Victor and Junior sat in a smoky lounge with a half dozen empty glasses in front of them.

“Fucking assholes,” Victor shouted.

“Be quiet,” Junior said. “You’ll get us kicked out of here, too.”

It was the fourth bar that Junior and Victor had been in since they ran away from the rest of Coyote Springs. The bouncers had tossed them out of the first bar for fighting. The second lounge had closed early, and the third established a new dress code fifteen minutes after Junior and Victor sat down. Still, these bars they visited in New York City weren’t all that different from the bars on the reservation. A few tables and chairs, a few stools at the bar, a television, and a pool table. The only difference between bars was the program on the TV.

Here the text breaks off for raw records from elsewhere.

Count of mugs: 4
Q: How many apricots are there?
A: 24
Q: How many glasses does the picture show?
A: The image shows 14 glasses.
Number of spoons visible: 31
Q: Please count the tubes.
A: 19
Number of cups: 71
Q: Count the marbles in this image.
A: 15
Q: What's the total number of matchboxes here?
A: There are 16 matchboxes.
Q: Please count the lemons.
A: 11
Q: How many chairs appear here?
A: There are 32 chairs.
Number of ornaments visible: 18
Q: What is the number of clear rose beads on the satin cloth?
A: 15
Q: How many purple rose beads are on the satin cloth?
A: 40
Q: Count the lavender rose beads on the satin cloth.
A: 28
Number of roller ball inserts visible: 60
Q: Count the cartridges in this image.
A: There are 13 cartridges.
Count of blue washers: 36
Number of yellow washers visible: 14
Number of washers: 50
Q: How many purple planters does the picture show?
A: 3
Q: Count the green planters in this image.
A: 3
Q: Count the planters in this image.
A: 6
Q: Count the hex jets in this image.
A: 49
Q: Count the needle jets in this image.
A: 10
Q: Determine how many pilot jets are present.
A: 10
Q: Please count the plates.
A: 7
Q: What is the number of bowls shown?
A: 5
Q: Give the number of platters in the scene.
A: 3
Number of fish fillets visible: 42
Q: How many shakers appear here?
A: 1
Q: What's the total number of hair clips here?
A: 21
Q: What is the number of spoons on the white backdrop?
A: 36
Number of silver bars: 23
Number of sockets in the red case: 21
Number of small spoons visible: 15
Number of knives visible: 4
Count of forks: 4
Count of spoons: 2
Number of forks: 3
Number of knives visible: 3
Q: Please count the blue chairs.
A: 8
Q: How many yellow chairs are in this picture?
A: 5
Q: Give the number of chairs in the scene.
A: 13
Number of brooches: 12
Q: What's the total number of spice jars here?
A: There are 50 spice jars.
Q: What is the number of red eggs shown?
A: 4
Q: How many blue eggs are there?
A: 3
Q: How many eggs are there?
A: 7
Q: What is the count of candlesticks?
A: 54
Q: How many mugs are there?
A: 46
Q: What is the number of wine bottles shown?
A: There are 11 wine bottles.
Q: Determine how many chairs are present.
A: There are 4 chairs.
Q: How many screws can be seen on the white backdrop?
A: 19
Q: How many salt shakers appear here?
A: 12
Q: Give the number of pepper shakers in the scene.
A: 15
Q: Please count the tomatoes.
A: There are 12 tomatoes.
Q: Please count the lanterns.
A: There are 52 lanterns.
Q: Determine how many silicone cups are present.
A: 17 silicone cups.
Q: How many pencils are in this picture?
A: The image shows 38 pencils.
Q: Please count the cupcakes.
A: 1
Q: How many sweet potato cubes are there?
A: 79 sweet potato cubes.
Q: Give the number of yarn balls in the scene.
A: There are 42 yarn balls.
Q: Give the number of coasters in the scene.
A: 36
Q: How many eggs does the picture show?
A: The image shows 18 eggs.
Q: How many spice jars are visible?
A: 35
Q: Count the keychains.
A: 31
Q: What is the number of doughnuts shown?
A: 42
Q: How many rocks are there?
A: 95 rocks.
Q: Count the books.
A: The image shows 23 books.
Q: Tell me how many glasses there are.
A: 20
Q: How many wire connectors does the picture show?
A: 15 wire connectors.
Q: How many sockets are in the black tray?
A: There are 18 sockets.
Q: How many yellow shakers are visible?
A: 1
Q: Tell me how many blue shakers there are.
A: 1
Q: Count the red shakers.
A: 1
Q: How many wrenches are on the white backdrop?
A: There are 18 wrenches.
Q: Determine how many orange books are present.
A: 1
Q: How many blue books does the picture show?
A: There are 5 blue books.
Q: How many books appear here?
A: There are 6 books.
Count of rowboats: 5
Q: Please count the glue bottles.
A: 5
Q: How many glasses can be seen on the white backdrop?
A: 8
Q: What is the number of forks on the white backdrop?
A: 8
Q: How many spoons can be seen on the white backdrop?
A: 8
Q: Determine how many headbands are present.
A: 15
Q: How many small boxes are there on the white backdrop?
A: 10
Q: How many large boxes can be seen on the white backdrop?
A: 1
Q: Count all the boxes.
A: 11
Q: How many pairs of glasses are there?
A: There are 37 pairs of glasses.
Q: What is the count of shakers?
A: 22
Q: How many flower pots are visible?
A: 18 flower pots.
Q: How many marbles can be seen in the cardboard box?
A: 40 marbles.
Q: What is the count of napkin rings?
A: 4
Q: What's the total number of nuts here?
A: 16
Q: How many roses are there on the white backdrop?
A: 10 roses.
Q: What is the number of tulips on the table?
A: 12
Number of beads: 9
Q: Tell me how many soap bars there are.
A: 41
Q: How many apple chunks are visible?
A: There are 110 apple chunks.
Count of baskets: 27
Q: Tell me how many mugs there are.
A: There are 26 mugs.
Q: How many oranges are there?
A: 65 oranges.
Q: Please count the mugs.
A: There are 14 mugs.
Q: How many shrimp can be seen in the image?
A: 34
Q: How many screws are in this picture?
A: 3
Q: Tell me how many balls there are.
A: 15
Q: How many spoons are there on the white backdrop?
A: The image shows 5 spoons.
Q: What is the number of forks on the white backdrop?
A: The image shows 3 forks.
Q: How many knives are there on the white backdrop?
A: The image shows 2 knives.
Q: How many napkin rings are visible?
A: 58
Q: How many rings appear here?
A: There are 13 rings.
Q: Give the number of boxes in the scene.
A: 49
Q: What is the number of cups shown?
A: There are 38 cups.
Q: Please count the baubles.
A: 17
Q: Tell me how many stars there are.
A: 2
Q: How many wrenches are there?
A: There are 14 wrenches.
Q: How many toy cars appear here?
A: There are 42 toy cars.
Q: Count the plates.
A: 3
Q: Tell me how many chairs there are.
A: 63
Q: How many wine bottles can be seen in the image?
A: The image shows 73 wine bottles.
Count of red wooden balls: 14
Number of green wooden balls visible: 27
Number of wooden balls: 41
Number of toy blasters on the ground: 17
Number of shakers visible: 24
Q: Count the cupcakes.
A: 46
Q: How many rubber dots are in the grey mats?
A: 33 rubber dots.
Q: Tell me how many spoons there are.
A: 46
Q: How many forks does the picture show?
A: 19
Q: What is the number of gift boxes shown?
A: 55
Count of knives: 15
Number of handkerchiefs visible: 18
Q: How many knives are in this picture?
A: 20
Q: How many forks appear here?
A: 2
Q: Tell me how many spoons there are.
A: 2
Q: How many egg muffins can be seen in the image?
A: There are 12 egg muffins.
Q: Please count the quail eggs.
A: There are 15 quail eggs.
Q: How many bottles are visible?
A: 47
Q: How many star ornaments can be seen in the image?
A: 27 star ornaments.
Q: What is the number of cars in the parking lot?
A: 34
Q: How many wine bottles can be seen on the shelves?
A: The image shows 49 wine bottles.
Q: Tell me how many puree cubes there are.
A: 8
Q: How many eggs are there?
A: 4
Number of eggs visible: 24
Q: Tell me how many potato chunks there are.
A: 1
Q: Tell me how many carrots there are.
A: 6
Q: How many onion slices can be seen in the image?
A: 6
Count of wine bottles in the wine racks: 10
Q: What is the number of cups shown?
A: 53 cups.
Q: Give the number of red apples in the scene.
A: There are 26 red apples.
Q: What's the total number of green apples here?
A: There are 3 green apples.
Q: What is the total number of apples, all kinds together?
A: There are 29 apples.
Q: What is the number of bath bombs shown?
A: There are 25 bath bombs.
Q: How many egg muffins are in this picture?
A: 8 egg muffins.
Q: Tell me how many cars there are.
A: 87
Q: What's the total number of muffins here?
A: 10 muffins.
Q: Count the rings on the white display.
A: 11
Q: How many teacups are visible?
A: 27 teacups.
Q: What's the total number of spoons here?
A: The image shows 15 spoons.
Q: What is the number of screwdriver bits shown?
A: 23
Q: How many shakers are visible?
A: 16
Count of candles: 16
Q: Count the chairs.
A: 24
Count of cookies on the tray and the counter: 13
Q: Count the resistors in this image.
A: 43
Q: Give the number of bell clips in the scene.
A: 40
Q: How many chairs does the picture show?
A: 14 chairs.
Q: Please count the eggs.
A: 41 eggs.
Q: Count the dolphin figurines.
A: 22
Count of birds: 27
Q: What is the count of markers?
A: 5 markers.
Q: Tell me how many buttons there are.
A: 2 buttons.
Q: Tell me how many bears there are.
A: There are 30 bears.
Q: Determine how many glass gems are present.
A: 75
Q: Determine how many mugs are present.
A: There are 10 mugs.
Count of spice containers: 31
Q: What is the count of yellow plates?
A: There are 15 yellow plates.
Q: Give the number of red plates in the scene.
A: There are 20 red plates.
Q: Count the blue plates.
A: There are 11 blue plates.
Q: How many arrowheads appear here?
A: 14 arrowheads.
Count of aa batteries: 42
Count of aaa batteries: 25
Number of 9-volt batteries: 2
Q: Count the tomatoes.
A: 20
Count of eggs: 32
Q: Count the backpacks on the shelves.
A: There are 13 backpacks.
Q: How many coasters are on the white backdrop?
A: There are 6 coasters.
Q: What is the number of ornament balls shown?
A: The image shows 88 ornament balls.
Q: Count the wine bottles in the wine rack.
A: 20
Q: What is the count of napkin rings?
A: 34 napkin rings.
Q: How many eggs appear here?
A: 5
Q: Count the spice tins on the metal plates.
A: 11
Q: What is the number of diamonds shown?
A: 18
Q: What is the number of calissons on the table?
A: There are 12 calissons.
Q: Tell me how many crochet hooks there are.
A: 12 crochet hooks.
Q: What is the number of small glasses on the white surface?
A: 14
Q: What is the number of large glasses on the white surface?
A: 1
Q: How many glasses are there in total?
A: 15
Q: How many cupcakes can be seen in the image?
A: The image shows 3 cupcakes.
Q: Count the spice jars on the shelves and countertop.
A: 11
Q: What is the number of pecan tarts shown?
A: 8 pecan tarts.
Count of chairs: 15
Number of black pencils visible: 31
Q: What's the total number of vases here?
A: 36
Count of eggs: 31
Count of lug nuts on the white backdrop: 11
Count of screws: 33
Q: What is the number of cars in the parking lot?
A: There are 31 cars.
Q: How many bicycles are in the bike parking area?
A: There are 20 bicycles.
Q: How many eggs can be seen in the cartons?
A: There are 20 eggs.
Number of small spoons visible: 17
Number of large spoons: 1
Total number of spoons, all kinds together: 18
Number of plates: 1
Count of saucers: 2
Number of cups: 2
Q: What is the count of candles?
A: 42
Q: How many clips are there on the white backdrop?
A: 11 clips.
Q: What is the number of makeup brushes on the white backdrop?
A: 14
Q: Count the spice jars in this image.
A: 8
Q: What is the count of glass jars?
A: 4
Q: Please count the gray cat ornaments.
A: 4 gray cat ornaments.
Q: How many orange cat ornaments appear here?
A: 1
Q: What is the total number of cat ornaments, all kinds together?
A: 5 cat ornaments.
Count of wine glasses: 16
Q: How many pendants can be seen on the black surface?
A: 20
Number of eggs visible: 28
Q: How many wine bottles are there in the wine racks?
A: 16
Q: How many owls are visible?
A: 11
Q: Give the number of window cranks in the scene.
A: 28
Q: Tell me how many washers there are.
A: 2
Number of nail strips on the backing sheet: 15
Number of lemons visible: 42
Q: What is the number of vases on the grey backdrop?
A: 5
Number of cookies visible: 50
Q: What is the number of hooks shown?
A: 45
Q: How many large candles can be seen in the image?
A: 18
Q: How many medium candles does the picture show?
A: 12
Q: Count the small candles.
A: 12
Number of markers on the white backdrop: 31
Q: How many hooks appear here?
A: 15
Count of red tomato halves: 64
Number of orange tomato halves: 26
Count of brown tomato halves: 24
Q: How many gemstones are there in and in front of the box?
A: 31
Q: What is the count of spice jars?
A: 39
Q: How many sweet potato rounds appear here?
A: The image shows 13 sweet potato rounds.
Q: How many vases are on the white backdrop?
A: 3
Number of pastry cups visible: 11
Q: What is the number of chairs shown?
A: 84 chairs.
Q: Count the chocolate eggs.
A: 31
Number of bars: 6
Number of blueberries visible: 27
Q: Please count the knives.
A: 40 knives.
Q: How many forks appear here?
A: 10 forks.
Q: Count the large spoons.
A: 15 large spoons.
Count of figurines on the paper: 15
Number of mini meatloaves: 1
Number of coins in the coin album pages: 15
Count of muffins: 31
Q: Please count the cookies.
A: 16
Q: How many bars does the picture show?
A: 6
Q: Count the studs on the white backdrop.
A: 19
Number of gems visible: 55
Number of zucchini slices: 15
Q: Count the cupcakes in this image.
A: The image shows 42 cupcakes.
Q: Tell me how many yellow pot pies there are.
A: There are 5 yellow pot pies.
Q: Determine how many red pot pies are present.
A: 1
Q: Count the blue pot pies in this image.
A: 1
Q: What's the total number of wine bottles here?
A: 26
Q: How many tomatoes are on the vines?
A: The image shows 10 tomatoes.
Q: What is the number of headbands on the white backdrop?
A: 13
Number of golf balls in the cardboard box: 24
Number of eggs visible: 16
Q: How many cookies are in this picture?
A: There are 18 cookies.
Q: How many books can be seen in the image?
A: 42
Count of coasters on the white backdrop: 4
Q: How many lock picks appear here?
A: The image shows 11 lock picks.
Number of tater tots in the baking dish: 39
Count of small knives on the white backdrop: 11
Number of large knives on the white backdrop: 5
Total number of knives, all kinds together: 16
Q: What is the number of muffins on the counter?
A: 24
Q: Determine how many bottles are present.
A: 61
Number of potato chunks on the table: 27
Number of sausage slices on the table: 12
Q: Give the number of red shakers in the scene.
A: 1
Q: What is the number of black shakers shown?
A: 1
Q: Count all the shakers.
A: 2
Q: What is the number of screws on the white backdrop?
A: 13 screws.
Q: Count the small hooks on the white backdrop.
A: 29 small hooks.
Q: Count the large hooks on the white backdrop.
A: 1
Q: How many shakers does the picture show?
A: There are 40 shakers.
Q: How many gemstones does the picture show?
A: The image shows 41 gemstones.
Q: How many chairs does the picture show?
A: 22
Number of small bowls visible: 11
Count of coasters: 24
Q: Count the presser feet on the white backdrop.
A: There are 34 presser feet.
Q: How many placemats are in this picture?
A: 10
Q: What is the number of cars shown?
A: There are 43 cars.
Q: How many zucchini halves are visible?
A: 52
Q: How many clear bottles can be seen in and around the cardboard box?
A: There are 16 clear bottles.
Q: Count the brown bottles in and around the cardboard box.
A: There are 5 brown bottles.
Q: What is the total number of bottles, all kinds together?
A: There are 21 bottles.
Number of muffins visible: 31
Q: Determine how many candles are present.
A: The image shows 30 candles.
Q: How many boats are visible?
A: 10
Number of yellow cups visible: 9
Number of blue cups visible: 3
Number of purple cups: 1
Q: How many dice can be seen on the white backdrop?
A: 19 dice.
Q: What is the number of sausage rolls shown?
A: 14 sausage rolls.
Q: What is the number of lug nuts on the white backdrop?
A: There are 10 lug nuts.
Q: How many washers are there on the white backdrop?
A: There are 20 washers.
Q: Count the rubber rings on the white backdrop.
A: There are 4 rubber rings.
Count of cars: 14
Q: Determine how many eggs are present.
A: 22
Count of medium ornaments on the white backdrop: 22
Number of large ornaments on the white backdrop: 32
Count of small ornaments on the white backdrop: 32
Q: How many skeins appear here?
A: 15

“Everybody’s a liar,” Victor whispered. He laughed drunkenly and looked around the bar. The bartender stared at Victor and mentally cut him off.

“Man,” Victor said. “Look at all the beautiful white women in here.”

Junior looked around the room. He saw beautiful white women in the bar, had seen beautiful white women in all four bars that night, and Victor had made sure to shout about it. There were beautiful women of all colors in those bars and some plain white ones, but Victor and Junior never seemed to notice the plain ones.

“This city’s filled up with beautiful white women,” Victor said and laughed his drunk laugh. Phlegm rattled in his throat and spit fell from his mouth.

“Victor,” Junior said. “Why you like white women so much?”

“Don’t you know? Bucks prefer white tail.”

Junior didn’t feel like laughing. He just ate a handful of peanuts and stared at the television. Victor babbled on about nothing. The bartender cleared the glasses away from Junior’s and Victor’s area. Victor ordered another beer, but Junior gave the bartender a look that said He don’t need no more. The bartender gave Junior a look back that said I wasn’t going to give him one anyway.

Junior knew that white women were trophies for Indian boys. He always figured getting a white woman was like counting coup or stealing horses, like the best kind of revenge against white men.